▸ **Work order**
Below are records to transcribe in full and unchanged; omit every picture.

━━━━━ Records to use

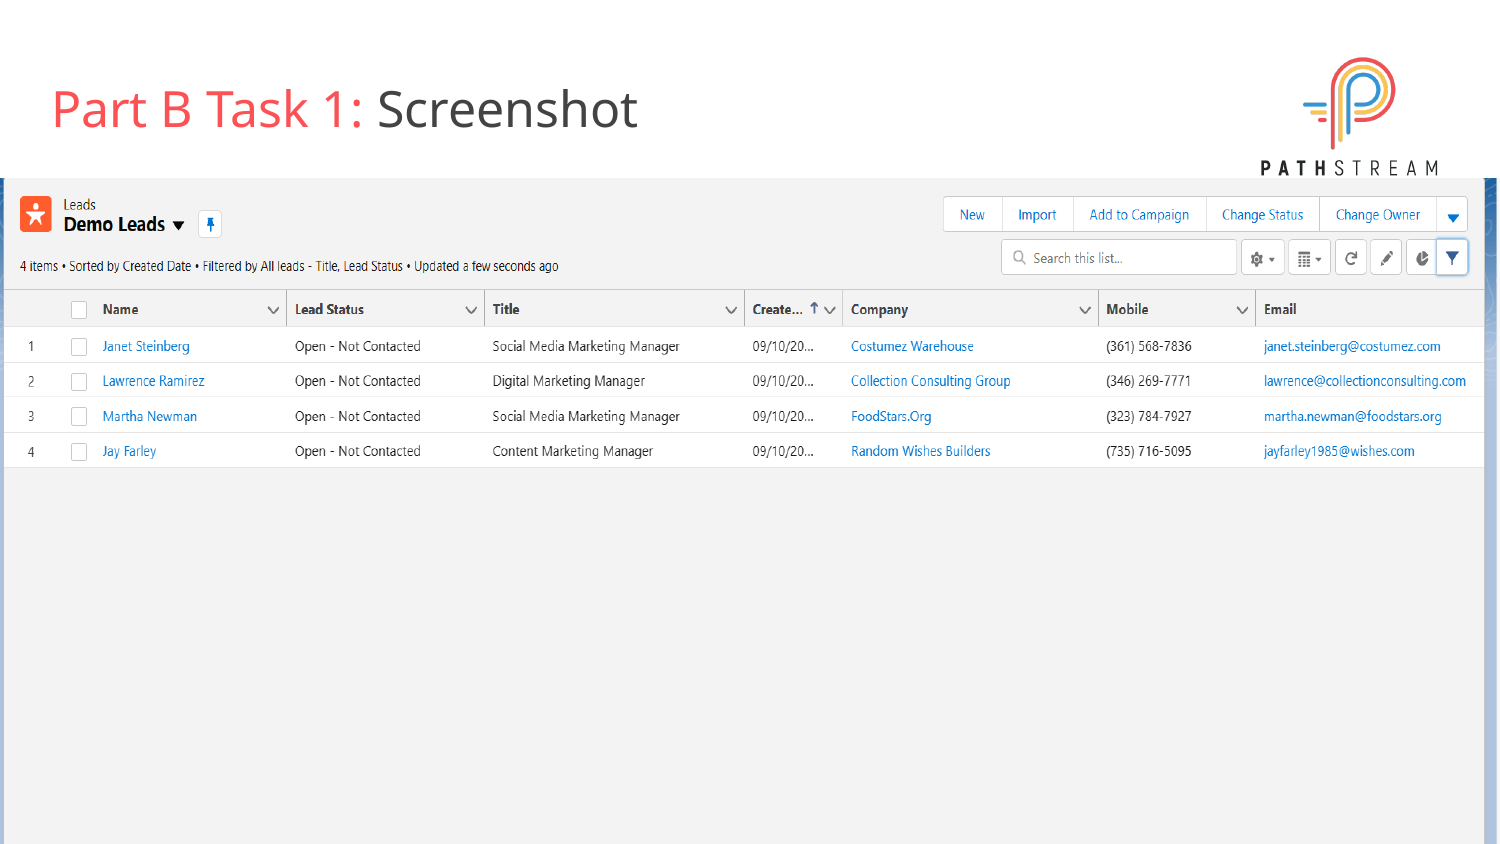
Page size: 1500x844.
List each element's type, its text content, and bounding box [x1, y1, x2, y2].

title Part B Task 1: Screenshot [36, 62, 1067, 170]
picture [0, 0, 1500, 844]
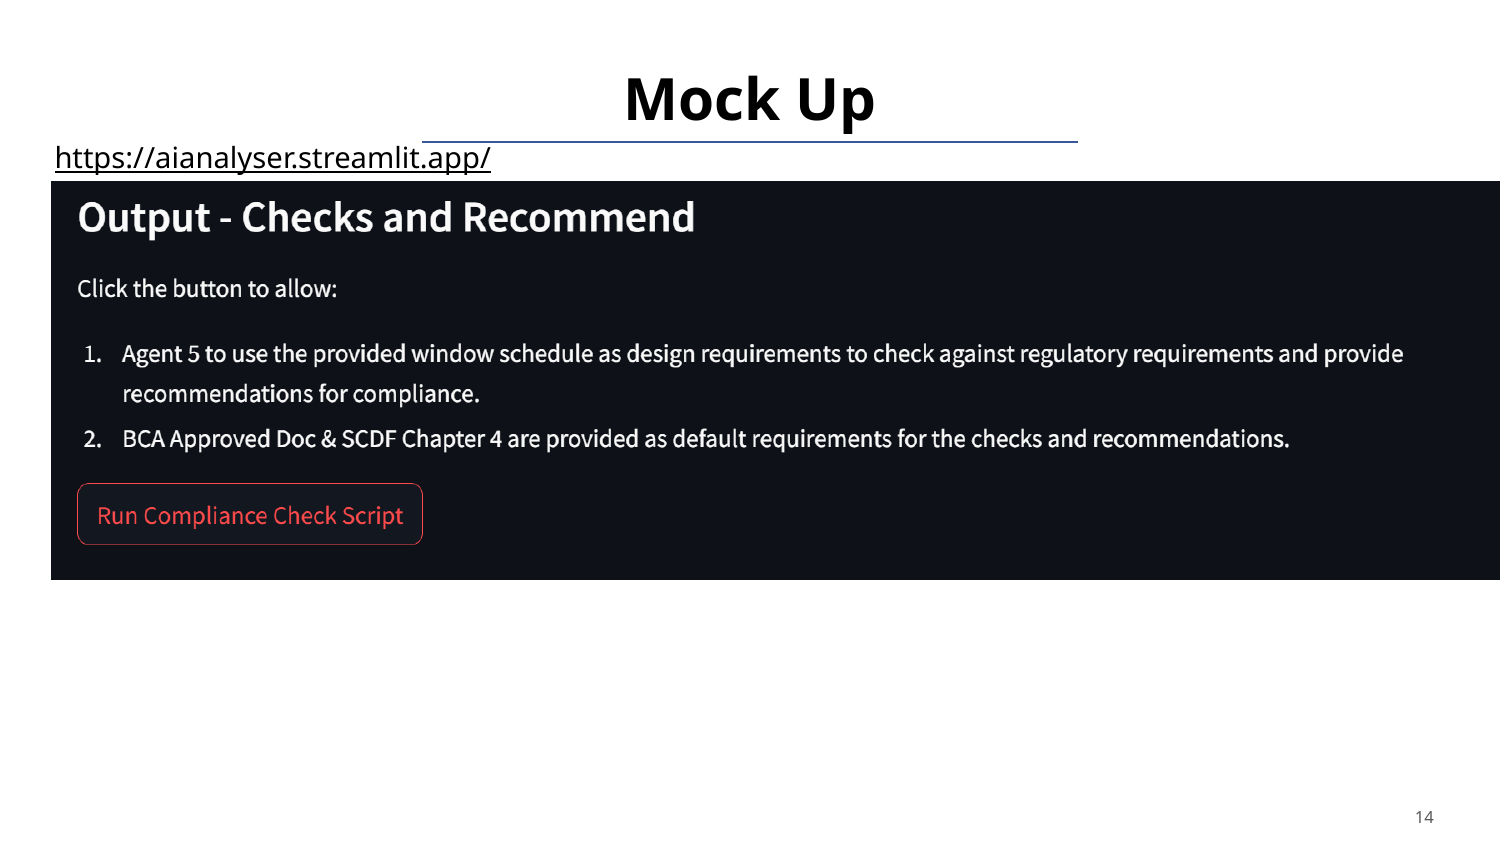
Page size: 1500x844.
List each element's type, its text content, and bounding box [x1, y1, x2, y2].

━━━━━━━━━━

▸ **Result of the exercise**
Page size: 1500x844.
List each element's type, its text content, and bounding box [x1, y1, x2, y2].

title Part B Task 1: Screenshot [36, 62, 1067, 170]
picture [0, 0, 1500, 844]
Page size: 1500x844.
List each element's type, its text content, and bounding box [x1, y1, x2, y2].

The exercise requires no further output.